The Democrats love nothing more than impeachment, and while they can’t currently get the votes to go after the president, the impeachment machine is grinding back to life. This time liberals are aiming for Health and Human Services Secretary Robert F. Kennedy Jr. Rep. Haley Stevens, a Democrat from Michigan, now running for Senate and eager to make her mark in a volatile election year, has introduced articles of impeachment accusing Kennedy of betraying scientific standards and sowing disorder inside the federal health apparatus. Her announcement landed with unmistakable theatrical flair: “Today, I formally introduced articles of impeachment against Robert F. Kennedy, Jr. RFK Jr. has turned his back on science and the safety of the American people. Michiganders cannot take another day of his chaos.”
Stevens is currently the “moderate” choice for Democrats in the close primary for Senate in the Great Lakes State.
For the congresswoman, the gambit reflects a familiar midterm ritual: elevate the temperature, pick a high-profile target, and frame disagreement as an existential threat. Kennedy, for his part, has spent his tenure challenging nutritional guidelines, rethinking regulatory routines, and unsettling a bureaucracy that largely operated on autopilot during the pre-2025 years. Those debates — substantive, long overdue, and fiercely contested — have now been recast as grounds for removal from office.
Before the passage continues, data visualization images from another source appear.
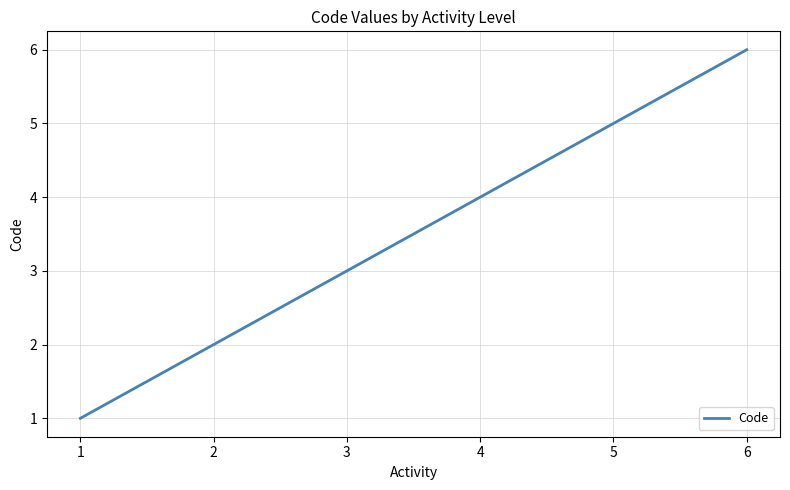

Is it true that the value at 2 is 1?

False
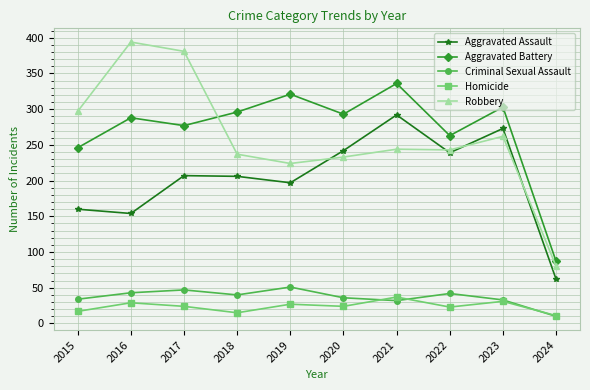

True or false: Criminal Sexual Assault and Aggravated Assault intersect in this chart.

False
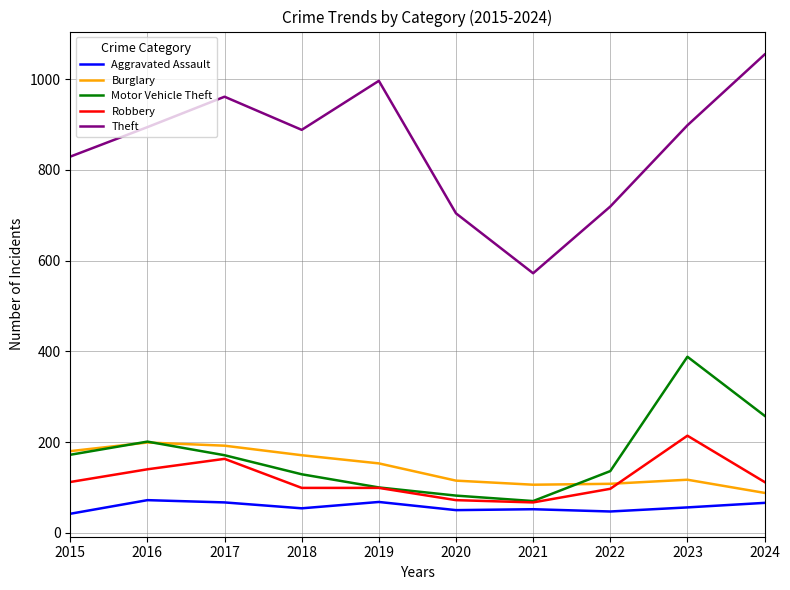

Which category has the highest value in the Theft series?

2024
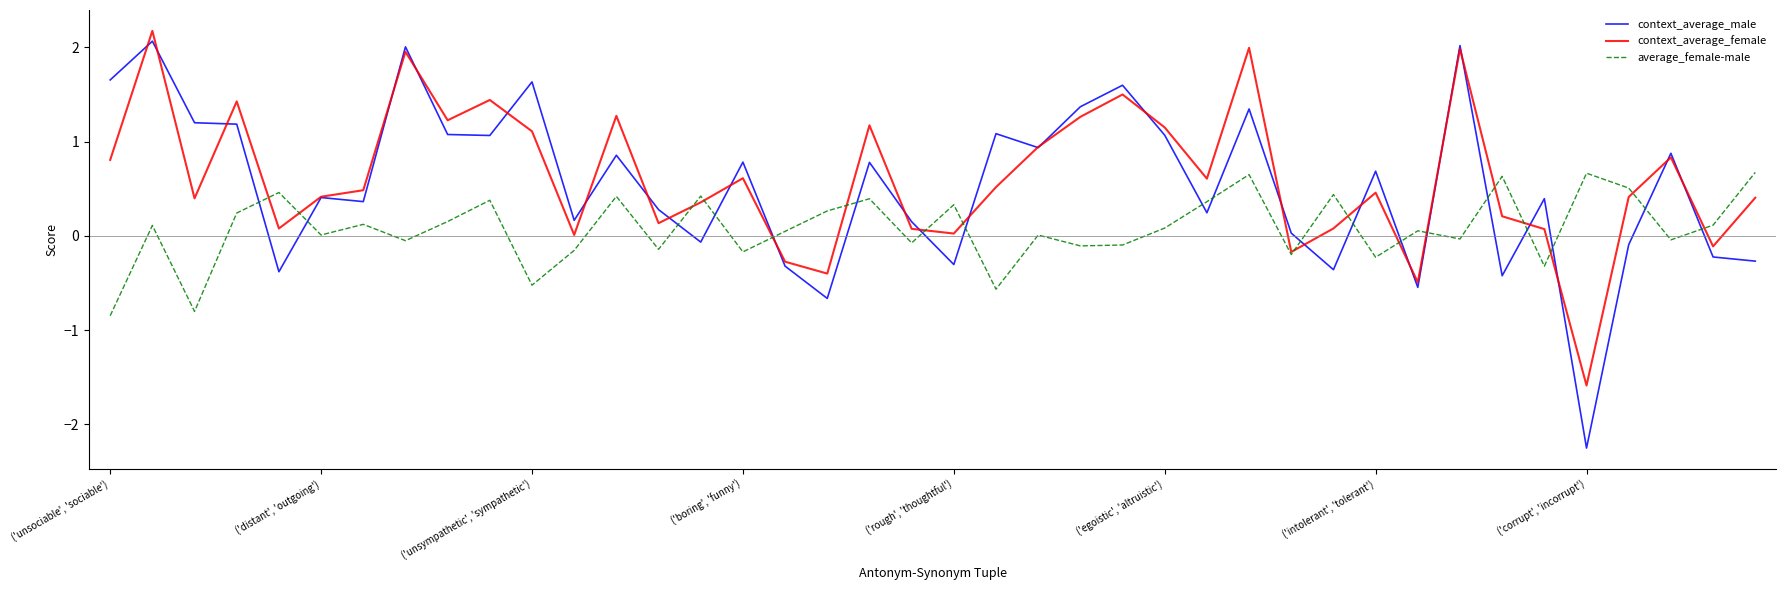

How many lines are shown in the chart?

3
The irony, of course, is that many of the same voices now insisting Kennedy has forsaken “science” were uncompromising enforcers of scientific orthodoxy during the pandemic, explains Jonathan Turley. Dissent was not merely frowned upon; it was professionally dangerous. Researchers who questioned school closures, doubted mask efficacy, or challenged the six-foot distancing rule were dismissed as cranks and, in some cases, sanctioned or silenced outright. Those years left a deep imprint on the government’s scientific culture — one Kennedy and his allies argue must be fundamentally changed.
Central to that effort is Dr. Jay Bhattacharya, the once-blacklisted co-author of the Great Barrington Declaration who now serves as the 18th director of the National Institutes of Health. Bhattacharya’s opposition to sweeping lockdowns and mass school closures earned him years of vilification before federal agencies and academic bodies quietly began acknowledging that some of those critiques were well-founded. His recent “Intellectual Freedom” award from the American Academy of Sciences and Letters underscores just how dramatically the narrative has shifted since 2020.
The reassessments continue to pile up. Positions once derided as dangerous — natural immunity, the limited effectiveness of surgical masks, the downsides of prolonged school shutdowns — are now part of mainstream policy discussions. Even the origins of the virus, long treated as a taboo subject, have moved firmly into the realm of legitimate inquiry. Federal agencies now lean toward the lab-leak hypothesis as the most plausible explanation. And in a moment that crystallized the era’s arbitrariness, Dr. Anthony Fauci recently testified that the six-foot distancing rule “sort of just appeared” and “wasn’t based on data.”
In this light, Kennedy’s defenders argue that the true abandonment of science occurred years earlier. That’s when dissenting researchers were silenced and public health policy hardened into dogma. They contend that Stevens’ impeachment push is less about misconduct than about punishing a political apostate: a scion of a Democratic dynasty who has broken with his party’s pandemic-era certainties and refused to recite its catechisms.
Democrats plainly dislike Kennedy’s agenda at HHS. Fine, his supporters say — fight him in committee, legislate against his initiatives, or use the appropriations process to restrain the department. What impeachment cannot do, they argue, is substitute for a confirmation battle the party lost.
Yet Stevens’ move signals something broader. With the midterms approaching, impeachment is again becoming a campaign accessory — a blunt instrument repurposed for partisan theater rather than constitutional necessity. At this point, without anything else to say about how they’ve ruined the healthcare system with big government programs like Obamacare, theater is all they have left, even as voters show little appetite for reliving them.